For junior Emily Wagner, forming a new club on campus was as simple as “love at first Scrab.”
It was her passion for Scrabble that brought Wagner together with Megan Arellano to form a club around the word game.
“We were the only two who kept coming back consistently last year and took it upon ourselves to keep the club going and be a sustainable club,” Wagner said.
The Capital Letters became an official GW-recognized club last year-and its membership has been growing.
The club’s co-presidents, Arellano and Wagner, said that before this year, they had to drag friends to play Scrabble with them. At that time, the group only averaged five players each meeting.
Now, to hone their Scrabble skills, about 10 to 15 club members meet once a week in the Marvin Center. With games set up on coffee tables and players clustered on couches, club meetings recreate the feeling of a family game night on a college campus.
“I grew up with board games. They are fun and simple forms of entertainment,” Wagner said. “It’s really nice to have a break once a week from work and school and do something that’s enjoyable.”
Senior Casey Blair said the simplicity of Scrabble contrasts the complications of collegiate life.
Being a good speller is not required, and Arellano, a junior, said the members are not going to “hassle you about misspelled words.” The club judges words based on the Official Scrabble Players Dictionary, copies of which are kept on hand at every meeting.
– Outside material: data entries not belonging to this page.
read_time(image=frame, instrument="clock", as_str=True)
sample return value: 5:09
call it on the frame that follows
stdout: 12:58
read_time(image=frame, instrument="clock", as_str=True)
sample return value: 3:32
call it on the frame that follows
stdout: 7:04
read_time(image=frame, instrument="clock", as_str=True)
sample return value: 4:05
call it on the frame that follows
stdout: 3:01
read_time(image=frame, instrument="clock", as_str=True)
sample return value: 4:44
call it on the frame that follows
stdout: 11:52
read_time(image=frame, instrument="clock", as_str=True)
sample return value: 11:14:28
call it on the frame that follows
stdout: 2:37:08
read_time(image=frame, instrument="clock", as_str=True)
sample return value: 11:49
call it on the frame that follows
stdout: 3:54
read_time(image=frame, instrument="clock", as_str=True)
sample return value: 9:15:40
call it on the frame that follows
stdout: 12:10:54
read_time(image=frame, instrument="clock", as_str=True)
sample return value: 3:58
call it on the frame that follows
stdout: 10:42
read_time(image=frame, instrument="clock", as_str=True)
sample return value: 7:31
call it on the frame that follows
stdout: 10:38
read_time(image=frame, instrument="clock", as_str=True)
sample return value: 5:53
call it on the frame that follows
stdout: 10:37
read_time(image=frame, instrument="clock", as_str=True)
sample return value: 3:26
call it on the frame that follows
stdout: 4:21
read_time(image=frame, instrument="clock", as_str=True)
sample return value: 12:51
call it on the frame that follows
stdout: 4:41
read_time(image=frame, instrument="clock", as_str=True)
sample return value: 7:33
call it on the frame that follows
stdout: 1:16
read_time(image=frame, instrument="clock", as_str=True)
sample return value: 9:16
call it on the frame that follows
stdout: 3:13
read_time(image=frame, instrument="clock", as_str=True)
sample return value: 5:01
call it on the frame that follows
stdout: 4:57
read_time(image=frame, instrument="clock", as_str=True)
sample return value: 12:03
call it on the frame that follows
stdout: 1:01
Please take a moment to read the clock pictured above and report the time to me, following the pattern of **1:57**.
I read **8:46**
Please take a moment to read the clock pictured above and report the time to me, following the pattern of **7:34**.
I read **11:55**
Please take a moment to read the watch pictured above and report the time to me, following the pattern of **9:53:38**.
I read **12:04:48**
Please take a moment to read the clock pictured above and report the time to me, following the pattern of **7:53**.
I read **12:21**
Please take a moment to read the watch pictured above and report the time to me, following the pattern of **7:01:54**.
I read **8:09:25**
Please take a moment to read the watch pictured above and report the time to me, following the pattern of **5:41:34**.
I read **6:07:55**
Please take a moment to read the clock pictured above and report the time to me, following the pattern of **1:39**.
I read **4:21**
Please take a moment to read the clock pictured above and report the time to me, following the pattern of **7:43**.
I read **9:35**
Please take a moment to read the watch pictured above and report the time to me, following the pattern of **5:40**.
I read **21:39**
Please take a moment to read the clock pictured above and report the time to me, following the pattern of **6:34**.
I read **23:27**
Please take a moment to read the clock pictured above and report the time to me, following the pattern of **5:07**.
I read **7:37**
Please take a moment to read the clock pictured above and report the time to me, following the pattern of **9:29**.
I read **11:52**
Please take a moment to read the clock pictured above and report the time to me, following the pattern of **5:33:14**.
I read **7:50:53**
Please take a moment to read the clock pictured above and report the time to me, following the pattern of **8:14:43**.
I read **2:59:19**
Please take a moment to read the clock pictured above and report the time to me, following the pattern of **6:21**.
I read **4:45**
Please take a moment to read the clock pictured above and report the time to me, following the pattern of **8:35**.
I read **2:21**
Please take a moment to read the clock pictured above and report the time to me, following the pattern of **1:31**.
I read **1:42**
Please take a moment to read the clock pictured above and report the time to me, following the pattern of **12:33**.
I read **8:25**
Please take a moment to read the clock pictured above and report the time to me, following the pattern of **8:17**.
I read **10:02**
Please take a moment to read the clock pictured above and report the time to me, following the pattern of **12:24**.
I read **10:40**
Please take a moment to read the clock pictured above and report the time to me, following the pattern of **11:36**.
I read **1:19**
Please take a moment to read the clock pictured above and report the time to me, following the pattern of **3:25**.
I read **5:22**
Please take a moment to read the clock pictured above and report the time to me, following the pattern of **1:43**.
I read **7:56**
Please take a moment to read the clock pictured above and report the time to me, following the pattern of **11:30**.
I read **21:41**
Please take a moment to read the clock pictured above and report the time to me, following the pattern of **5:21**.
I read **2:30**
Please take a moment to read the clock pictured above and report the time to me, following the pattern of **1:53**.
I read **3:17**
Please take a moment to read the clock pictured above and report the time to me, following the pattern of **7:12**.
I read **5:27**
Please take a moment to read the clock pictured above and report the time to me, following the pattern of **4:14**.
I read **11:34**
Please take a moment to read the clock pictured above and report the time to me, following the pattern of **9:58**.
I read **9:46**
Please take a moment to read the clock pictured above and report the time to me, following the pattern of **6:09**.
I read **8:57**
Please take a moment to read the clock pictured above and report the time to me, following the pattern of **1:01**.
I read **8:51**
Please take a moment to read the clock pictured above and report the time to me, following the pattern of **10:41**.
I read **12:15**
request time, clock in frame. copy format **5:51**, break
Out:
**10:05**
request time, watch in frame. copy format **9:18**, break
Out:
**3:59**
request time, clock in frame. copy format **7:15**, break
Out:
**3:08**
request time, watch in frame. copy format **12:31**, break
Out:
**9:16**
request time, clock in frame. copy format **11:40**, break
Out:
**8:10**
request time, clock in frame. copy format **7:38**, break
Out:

Players also have cheat sheets of uncommon two-, three- and four- letter words, plus words starting with tough letters like q and z.
Sometimes, the club plays a different version of Scrabble based solely on made-up words like “wetgazes” or “xanadu.”
“If we have a fun word, we’ll play it regardless of the rules,” Wagner said.
Last year, the club hosted an on-campus Scrabble tournament. Arellano and Wagner would like to host a family game night during Colonials Weekend, in which students, siblings and families can play Scrabble and other board games.
Now that the club is growing, they are trying to reach beyond GW’s campus and into the city. As a team leader at the tutoring program D.C. Reads, Arellano would like to organize a joint event between the club and the nonprofit as a way to “promote literacy through Scrabble.”
“The club does not have a lot of advocacy,” Arellano said. “It’s about making connections and friends who we wouldn’t otherwise know.”